A atual crise, de repercussões internacionais, foi deflagrada por atitudes e palavras sobre o meio ambiente, do presidente e do ministro do Meio Ambiente. O presidente disse que o Fundo Amazônia, financiado por Alemanha e Noruega, financiava ONGs – organizações não-governamentais – que estariam a serviço de uma grande conspiração da esquerda internacional contra o Brasil.
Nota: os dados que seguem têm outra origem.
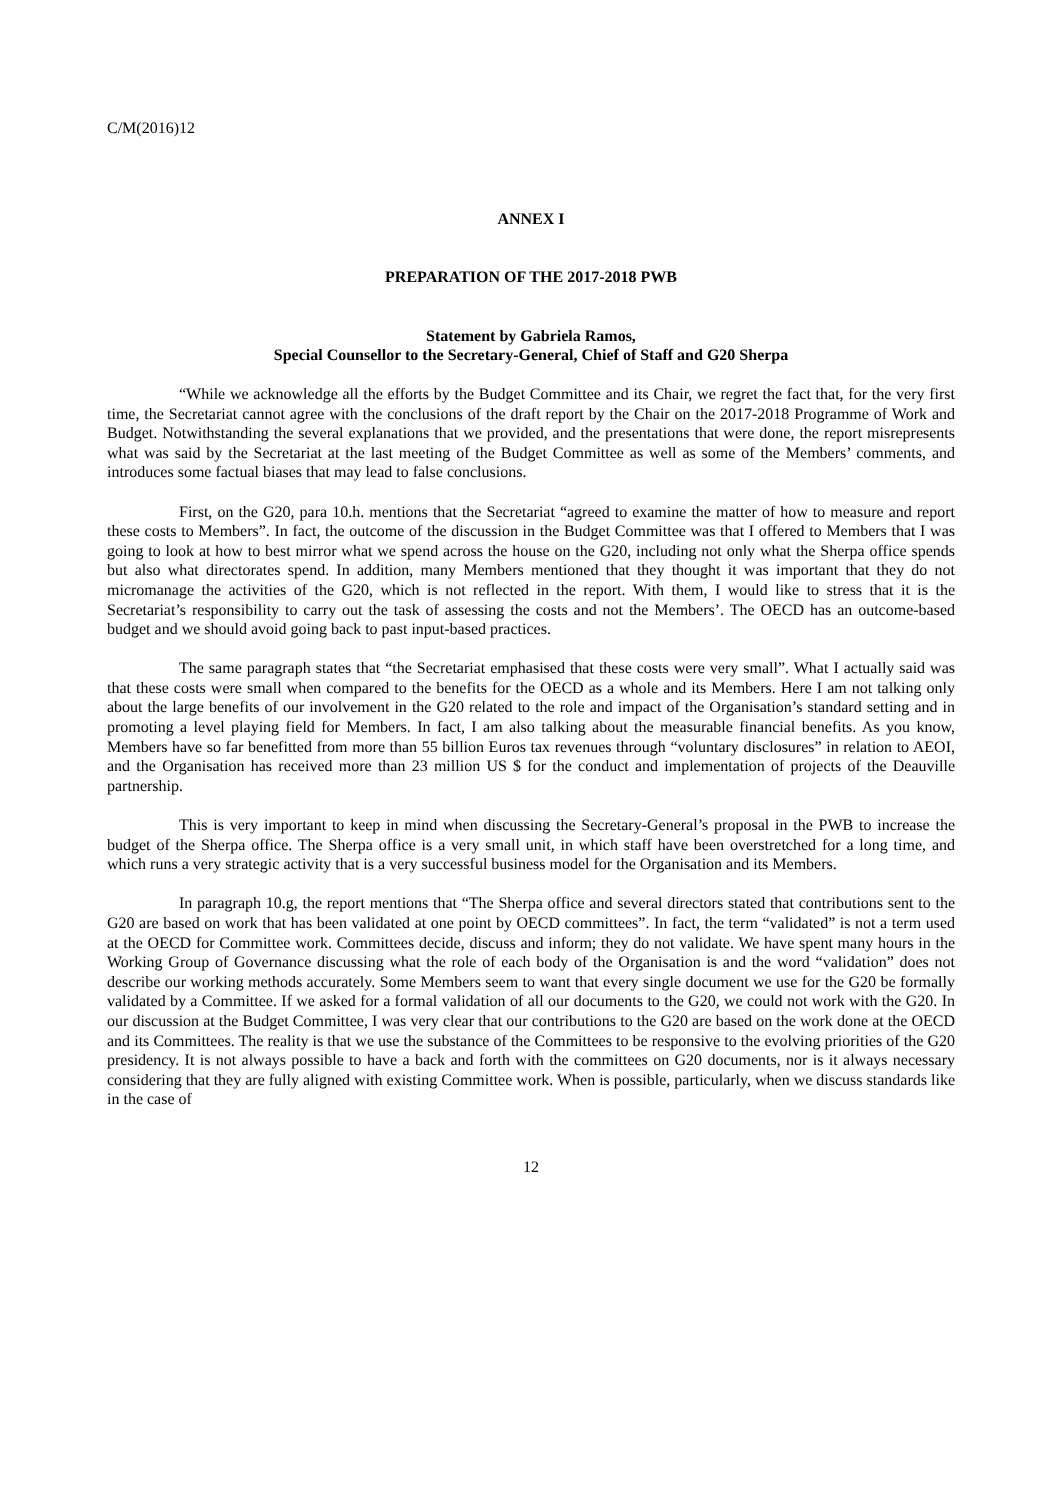C/M(2016)12
ANNEX I
PREPARATION OF THE 2017-2018 PWB
Statement by Gabriela Ramos,
Special Counsellor to the Secretary-General, Chief of Staff and G20 Sherpa
“While we acknowledge all the efforts by the Budget Committee and its Chair, we regret the fact that, for the very first time, the Secretariat cannot agree with the conclusions of the draft report by the Chair on the 2017-2018 Programme of Work and Budget. Notwithstanding the several explanations that we provided, and the presentations that were done, the report misrepresents what was said by the Secretariat at the last meeting of the Budget Committee as well as some of the Members’ comments, and introduces some factual biases that may lead to false conclusions.
First, on the G20, para 10.h. mentions that the Secretariat “agreed to examine the matter of how to measure and report these costs to Members”. In fact, the outcome of the discussion in the Budget Committee was that I offered to Members that I was going to look at how to best mirror what we spend across the house on the G20, including not only what the Sherpa office spends but also what directorates spend. In addition, many Members mentioned that they thought it was important that they do not micromanage the activities of the G20, which is not reflected in the report. With them, I would like to stress that it is the Secretariat’s responsibility to carry out the task of assessing the costs and not the Members’. The OECD has an outcome-based budget and we should avoid going back to past input-based practices.
The same paragraph states that “the Secretariat emphasised that these costs were very small”. What I actually said was that these costs were small when compared to the benefits for the OECD as a whole and its Members. Here I am not talking only about the large benefits of our involvement in the G20 related to the role and impact of the Organisation’s standard setting and in promoting a level playing field for Members. In fact, I am also talking about the measurable financial benefits. As you know, Members have so far benefitted from more than 55 billion Euros tax revenues through “voluntary disclosures” in relation to AEOI, and the Organisation has received more than 23 million US $ for the conduct and implementation of projects of the Deauville partnership.
This is very important to keep in mind when discussing the Secretary-General’s proposal in the PWB to increase the budget of the Sherpa office. The Sherpa office is a very small unit, in which staff have been overstretched for a long time, and which runs a very strategic activity that is a very successful business model for the Organisation and its Members.
In paragraph 10.g, the report mentions that “The Sherpa office and several directors stated that contributions sent to the G20 are based on work that has been validated at one point by OECD committees”. In fact, the term “validated” is not a term used at the OECD for Committee work. Committees decide, discuss and inform; they do not validate. We have spent many hours in the Working Group of Governance discussing what the role of each body of the Organisation is and the word “validation” does not describe our working methods accurately. Some Members seem to want that every single document we use for the G20 be formally validated by a Committee. If we asked for a formal validation of all our documents to the G20, we could not work with the G20. In our discussion at the Budget Committee, I was very clear that our contributions to the G20 are based on the work done at the OECD and its Committees. The reality is that we use the substance of the Committees to be responsive to the evolving priorities of the G20 presidency. It is not always possible to have a back and forth with the committees on G20 documents, nor is it always necessary considering that they are fully aligned with existing Committee work. When is possible, particularly, when we discuss standards like in the case of
12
Uma das conseqüências dessa fala foi à suspensão por parte da Alemanha de apoio financeiro dado a projetos de conservação florestal na Amazônia de 35 milhões de euros (cerca de 156 milhões de reais).

O presidente ainda chamou mentirosos os números do INPE que mostraram um avanço significativo do desmatamento na Amazônia no mês de julho, e o crescimento do desmatamento e ainda acusou a direção do órgão de estar “a serviço de alguma ONG” (pouco depois, o diretor do INPE foi afastado do cargo) e também acusou as ONGs de causarem os incêndios “para chamar a atenção para a minha pessoa”.
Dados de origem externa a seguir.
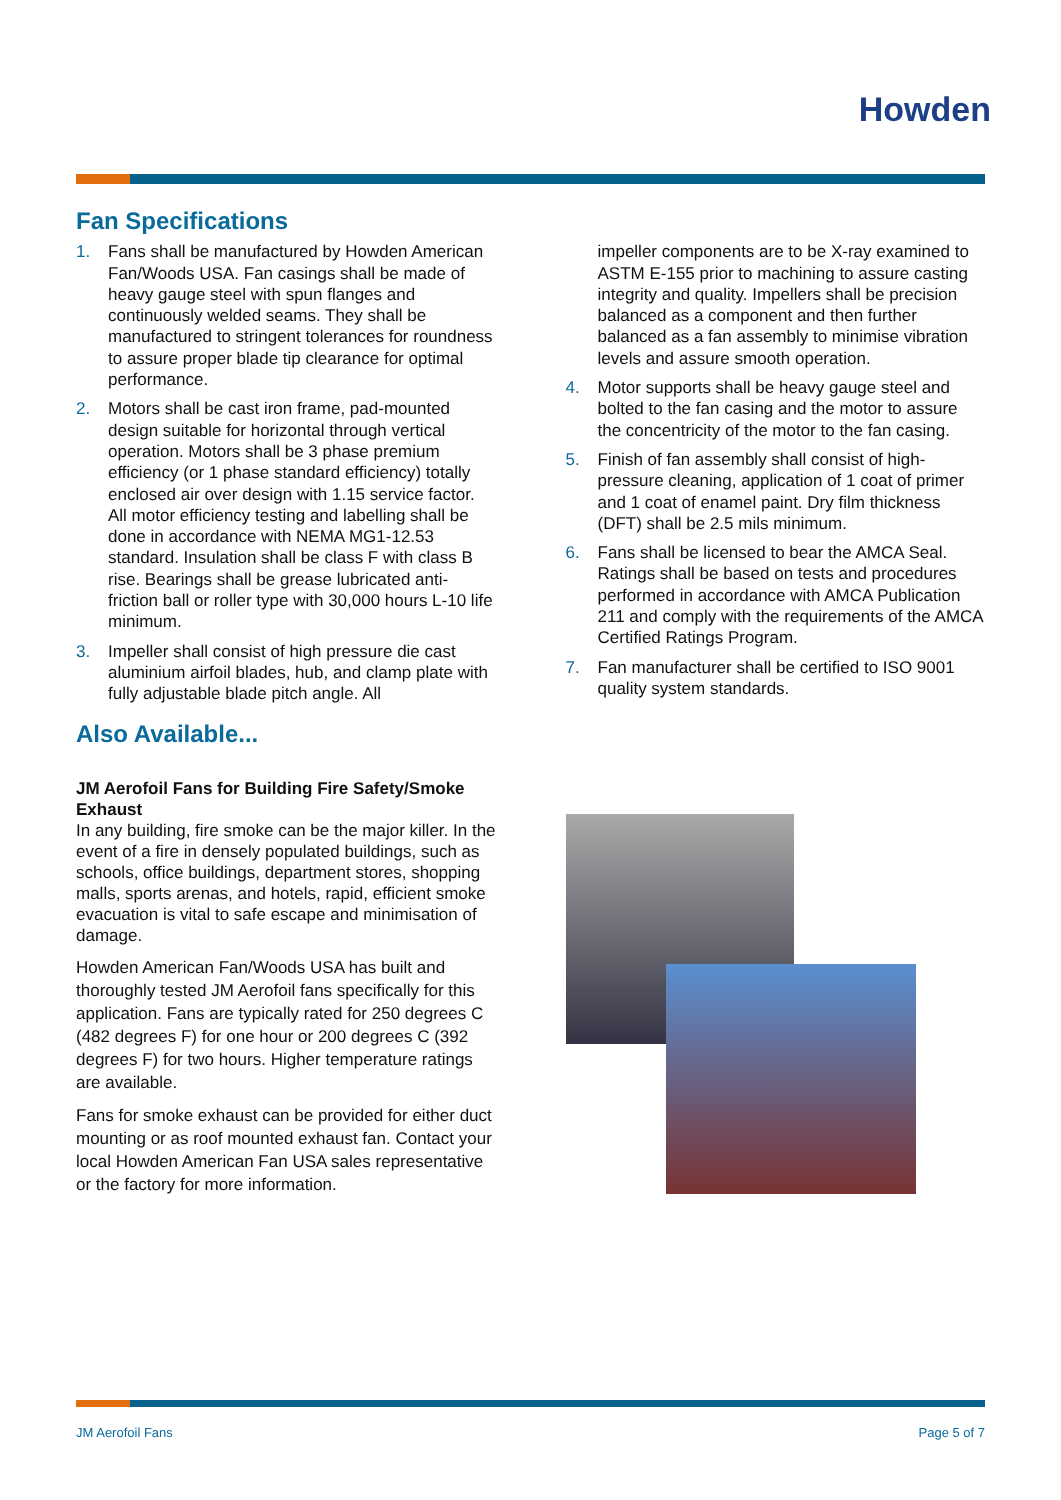Howden
Fan Specifications
1. Fans shall be manufactured by Howden American Fan/Woods USA. Fan casings shall be made of heavy gauge steel with spun flanges and continuously welded seams. They shall be manufactured to stringent tolerances for roundness to assure proper blade tip clearance for optimal performance.
2. Motors shall be cast iron frame, pad-mounted design suitable for horizontal through vertical operation. Motors shall be 3 phase premium efficiency (or 1 phase standard efficiency) totally enclosed air over design with 1.15 service factor. All motor efficiency testing and labelling shall be done in accordance with NEMA MG1-12.53 standard. Insulation shall be class F with class B rise. Bearings shall be grease lubricated anti-friction ball or roller type with 30,000 hours L-10 life minimum.
3. Impeller shall consist of high pressure die cast aluminium airfoil blades, hub, and clamp plate with fully adjustable blade pitch angle. All
impeller components are to be X-ray examined to ASTM E-155 prior to machining to assure casting integrity and quality. Impellers shall be precision balanced as a component and then further balanced as a fan assembly to minimise vibration levels and assure smooth operation.
4. Motor supports shall be heavy gauge steel and bolted to the fan casing and the motor to assure the concentricity of the motor to the fan casing.
5. Finish of fan assembly shall consist of high-pressure cleaning, application of 1 coat of primer and 1 coat of enamel paint. Dry film thickness (DFT) shall be 2.5 mils minimum.
6. Fans shall be licensed to bear the AMCA Seal. Ratings shall be based on tests and procedures performed in accordance with AMCA Publication 211 and comply with the requirements of the AMCA Certified Ratings Program.
7. Fan manufacturer shall be certified to ISO 9001 quality system standards.
Also Available...
JM Aerofoil Fans for Building Fire Safety/Smoke Exhaust
In any building, fire smoke can be the major killer. In the event of a fire in densely populated buildings, such as schools, office buildings, department stores, shopping malls, sports arenas, and hotels, rapid, efficient smoke evacuation is vital to safe escape and minimisation of damage.
Howden American Fan/Woods USA has built and thoroughly tested JM Aerofoil fans specifically for this application. Fans are typically rated for 250 degrees C (482 degrees F) for one hour or 200 degrees C (392 degrees F) for two hours. Higher temperature ratings are available.
Fans for smoke exhaust can be provided for either duct mounting or as roof mounted exhaust fan. Contact your local Howden American Fan USA sales representative or the factory for more information.
JM Aerofoil Fans Page 5 of 7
O fato é que, desde a criação do Fundo Amazônia, em 2008, o desmatamento estava recuando de forma considerável, mas sob o novo governo, segundo dados do INPE, voltou acrescer.
Como disse o jornal o Estado de S. Paulo em editorial do dia 25 de agosto de 2019 (A defesa da soberania nacional): “o estrago à imagem do Brasil já está feito – e é imenso. Jair Bolsonaro, em apenas oito meses de governo, conseguiu arruinar a reputação do País em uma das poucas áreas nas quais se destacava de maneira razoavelmente positiva graças aos esforços na preservação das florestas nativas. (…) Se o governo realmente estivesse preocupado com a defesa da soberania nacional, estaria empenhado em esclarecer a opinião pública internacional sobre a verdadeira situação na Amazônia e o que está sendo feito para enfrentar o problema em suas reais dimensões. Ao preferir ofender a inteligência de todo o mundo civilizado, o governo Bolsonaro apenas desmoraliza o Brasil”.

Hoje, trata-se de salvar a Amazônia, não apenas das queimadas e desmatamentos, mas também da cobiça internacional, ter e preservar, de fato, segundo os termos da Constituição, a efetiva e desejada soberania nacional.